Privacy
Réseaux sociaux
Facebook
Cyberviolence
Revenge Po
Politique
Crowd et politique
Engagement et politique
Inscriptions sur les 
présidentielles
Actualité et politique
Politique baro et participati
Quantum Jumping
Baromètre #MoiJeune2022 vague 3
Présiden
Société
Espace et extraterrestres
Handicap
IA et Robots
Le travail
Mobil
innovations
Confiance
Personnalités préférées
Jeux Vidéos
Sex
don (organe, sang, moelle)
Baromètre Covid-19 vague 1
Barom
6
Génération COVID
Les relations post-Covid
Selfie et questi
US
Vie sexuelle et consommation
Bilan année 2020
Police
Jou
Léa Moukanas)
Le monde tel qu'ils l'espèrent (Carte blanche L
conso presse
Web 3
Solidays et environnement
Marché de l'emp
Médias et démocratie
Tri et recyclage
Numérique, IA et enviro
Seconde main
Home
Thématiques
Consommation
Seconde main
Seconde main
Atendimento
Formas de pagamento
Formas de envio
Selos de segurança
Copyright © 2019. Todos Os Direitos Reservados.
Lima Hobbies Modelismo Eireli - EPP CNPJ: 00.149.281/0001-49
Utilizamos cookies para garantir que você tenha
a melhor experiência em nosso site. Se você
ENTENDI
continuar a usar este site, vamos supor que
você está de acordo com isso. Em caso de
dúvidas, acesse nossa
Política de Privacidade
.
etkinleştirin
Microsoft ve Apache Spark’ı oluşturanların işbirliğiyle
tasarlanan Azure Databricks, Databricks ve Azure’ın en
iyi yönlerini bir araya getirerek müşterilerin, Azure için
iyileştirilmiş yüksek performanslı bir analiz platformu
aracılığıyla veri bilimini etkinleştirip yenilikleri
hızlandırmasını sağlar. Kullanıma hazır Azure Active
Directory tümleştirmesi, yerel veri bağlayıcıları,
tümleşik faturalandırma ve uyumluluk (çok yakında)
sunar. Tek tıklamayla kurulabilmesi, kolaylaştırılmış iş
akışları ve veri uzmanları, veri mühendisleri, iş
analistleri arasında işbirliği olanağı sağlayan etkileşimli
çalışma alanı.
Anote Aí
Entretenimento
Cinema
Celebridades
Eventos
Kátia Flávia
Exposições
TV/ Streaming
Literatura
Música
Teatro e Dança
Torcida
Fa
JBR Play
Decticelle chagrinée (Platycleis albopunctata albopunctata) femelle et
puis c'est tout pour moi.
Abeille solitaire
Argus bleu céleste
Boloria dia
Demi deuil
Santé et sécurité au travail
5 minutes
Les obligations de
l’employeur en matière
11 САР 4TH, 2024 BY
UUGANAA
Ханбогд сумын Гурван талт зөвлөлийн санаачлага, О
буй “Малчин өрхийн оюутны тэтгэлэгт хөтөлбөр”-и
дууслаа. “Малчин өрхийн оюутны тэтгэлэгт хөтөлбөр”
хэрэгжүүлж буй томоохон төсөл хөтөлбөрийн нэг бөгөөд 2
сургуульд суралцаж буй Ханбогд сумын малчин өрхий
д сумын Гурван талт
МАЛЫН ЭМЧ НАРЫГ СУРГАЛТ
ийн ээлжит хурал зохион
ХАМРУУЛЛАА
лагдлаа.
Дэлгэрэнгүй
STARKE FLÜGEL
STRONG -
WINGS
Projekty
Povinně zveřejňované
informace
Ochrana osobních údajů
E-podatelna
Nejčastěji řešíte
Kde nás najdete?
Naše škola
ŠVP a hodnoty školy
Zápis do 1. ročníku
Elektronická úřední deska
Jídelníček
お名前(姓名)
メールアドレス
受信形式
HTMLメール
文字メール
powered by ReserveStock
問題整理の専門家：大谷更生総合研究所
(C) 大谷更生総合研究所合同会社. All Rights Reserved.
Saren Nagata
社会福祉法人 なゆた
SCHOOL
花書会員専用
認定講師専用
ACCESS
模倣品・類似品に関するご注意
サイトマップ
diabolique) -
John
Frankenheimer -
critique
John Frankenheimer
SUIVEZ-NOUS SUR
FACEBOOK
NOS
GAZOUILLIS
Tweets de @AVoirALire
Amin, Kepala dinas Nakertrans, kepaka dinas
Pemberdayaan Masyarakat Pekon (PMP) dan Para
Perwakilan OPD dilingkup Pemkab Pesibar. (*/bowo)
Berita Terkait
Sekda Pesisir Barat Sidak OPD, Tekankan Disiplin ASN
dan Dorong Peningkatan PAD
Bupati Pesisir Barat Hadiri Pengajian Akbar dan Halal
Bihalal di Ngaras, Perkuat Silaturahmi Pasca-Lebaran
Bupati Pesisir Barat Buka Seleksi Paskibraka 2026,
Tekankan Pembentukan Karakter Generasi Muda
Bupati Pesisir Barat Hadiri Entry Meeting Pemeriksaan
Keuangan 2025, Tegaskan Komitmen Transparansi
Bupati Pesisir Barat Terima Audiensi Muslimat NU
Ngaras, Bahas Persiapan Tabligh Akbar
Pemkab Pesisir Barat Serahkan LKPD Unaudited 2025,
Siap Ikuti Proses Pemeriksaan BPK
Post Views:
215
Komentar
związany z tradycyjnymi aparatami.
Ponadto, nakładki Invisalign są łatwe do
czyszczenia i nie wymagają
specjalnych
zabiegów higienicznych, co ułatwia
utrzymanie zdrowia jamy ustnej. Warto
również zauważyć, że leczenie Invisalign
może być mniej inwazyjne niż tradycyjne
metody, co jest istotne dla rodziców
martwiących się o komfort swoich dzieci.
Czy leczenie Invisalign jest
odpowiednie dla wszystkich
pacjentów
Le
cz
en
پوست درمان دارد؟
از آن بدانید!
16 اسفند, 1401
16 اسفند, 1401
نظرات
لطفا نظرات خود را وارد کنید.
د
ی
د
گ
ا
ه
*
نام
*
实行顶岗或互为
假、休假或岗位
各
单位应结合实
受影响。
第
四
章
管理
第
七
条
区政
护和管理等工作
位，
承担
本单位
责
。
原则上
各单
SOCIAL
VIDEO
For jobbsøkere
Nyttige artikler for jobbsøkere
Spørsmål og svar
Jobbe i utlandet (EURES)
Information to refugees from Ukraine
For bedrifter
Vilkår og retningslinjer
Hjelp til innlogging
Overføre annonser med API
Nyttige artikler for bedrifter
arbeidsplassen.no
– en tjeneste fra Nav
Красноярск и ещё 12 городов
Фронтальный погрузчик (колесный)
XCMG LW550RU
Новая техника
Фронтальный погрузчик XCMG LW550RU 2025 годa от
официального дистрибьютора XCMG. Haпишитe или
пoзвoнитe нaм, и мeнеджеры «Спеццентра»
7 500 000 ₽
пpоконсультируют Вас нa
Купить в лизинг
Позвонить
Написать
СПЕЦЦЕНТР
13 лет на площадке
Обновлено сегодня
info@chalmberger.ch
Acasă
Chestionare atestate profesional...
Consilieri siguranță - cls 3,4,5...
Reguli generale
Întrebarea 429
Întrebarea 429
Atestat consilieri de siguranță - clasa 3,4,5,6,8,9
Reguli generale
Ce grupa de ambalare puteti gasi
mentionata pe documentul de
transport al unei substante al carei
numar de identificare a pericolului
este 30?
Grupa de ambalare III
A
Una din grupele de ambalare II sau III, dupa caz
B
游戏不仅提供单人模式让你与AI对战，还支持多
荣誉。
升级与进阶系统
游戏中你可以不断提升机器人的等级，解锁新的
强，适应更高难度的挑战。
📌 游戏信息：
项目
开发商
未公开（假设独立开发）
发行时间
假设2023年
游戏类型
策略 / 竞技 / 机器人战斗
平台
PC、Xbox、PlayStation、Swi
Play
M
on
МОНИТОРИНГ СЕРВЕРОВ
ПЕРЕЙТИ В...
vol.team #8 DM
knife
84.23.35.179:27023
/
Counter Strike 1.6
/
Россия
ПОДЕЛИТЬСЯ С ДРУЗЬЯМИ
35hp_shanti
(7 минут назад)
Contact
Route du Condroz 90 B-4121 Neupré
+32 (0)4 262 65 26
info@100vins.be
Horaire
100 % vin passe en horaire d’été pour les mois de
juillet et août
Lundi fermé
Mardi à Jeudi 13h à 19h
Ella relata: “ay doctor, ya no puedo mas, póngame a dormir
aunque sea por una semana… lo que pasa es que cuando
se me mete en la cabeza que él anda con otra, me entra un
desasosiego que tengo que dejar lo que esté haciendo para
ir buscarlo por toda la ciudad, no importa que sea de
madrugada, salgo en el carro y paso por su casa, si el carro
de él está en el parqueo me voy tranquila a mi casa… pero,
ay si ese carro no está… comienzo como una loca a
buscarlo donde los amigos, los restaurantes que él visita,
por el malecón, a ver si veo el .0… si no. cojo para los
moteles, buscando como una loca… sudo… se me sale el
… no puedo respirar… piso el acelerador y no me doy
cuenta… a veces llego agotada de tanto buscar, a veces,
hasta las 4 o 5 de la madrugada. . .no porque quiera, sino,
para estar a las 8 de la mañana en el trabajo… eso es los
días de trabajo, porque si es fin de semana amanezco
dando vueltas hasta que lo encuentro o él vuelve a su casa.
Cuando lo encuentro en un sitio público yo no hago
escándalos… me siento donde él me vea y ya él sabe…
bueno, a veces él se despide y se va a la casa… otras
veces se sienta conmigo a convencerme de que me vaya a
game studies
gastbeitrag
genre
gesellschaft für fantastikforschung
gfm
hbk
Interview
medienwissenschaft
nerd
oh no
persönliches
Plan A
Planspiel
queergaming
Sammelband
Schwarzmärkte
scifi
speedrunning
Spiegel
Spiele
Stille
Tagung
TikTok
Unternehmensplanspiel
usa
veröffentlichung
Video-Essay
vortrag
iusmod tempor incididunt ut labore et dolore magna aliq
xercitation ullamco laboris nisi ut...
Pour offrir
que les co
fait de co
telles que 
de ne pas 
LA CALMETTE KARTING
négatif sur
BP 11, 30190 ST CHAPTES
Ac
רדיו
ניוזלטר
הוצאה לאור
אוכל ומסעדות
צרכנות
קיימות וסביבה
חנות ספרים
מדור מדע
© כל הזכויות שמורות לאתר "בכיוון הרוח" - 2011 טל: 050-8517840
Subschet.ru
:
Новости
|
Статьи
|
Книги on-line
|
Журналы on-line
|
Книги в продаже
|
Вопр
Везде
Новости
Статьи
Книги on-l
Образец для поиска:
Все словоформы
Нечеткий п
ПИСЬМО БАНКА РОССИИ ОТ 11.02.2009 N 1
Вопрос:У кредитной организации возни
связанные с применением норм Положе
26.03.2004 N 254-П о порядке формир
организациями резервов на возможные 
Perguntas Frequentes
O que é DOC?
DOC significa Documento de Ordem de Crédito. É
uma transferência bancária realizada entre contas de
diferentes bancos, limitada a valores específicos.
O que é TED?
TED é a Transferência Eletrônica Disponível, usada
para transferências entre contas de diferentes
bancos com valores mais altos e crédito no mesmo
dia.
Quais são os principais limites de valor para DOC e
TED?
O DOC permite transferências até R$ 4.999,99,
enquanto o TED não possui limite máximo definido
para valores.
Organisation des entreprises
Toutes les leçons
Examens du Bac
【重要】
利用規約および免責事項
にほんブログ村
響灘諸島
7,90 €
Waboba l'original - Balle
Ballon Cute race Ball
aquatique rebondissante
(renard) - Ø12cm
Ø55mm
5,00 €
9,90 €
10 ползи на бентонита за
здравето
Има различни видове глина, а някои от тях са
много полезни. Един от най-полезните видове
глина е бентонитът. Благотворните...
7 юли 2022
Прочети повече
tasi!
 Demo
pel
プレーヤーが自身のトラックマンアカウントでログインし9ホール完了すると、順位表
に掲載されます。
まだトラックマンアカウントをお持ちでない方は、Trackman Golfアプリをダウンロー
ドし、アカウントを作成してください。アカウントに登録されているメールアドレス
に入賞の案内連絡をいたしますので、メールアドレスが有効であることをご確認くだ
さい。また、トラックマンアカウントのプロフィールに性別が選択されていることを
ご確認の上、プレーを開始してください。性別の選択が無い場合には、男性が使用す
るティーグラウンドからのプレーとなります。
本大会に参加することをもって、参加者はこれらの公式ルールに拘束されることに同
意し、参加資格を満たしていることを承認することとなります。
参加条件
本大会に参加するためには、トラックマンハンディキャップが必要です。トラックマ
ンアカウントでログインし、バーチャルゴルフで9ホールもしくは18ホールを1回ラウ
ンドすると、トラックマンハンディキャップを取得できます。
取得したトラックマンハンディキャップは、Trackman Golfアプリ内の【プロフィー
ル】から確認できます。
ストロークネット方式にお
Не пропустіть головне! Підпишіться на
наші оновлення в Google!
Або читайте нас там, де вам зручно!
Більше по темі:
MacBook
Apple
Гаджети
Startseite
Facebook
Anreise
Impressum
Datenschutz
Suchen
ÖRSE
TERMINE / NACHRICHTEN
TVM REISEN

######

ABOUT THIS EXERCISE: Please turn the records, from the first line through the line with "Jeux Vidéos", into a JSON list of strings, one string per line, leaving out blank lines.

FINISHED TASK:
[
  "Privacy",
  "Réseaux sociaux",
  "Facebook",
  "Cyberviolence",
  "Revenge Po",
  "Politique",
  "Crowd et politique",
  "Engagement et politique",
  "Inscriptions sur les ",
  "présidentielles",
  "Actualité et politique",
  "Politique baro et participati",
  "Quantum Jumping",
  "Baromètre #MoiJeune2022 vague 3",
  "Présiden",
  "Société",
  "Espace et extraterrestres",
  "Handicap",
  "IA et Robots",
  "Le travail",
  "Mobil",
  "innovations",
  "Confiance",
  "Personnalités préférées",
  "Jeux Vidéos"
]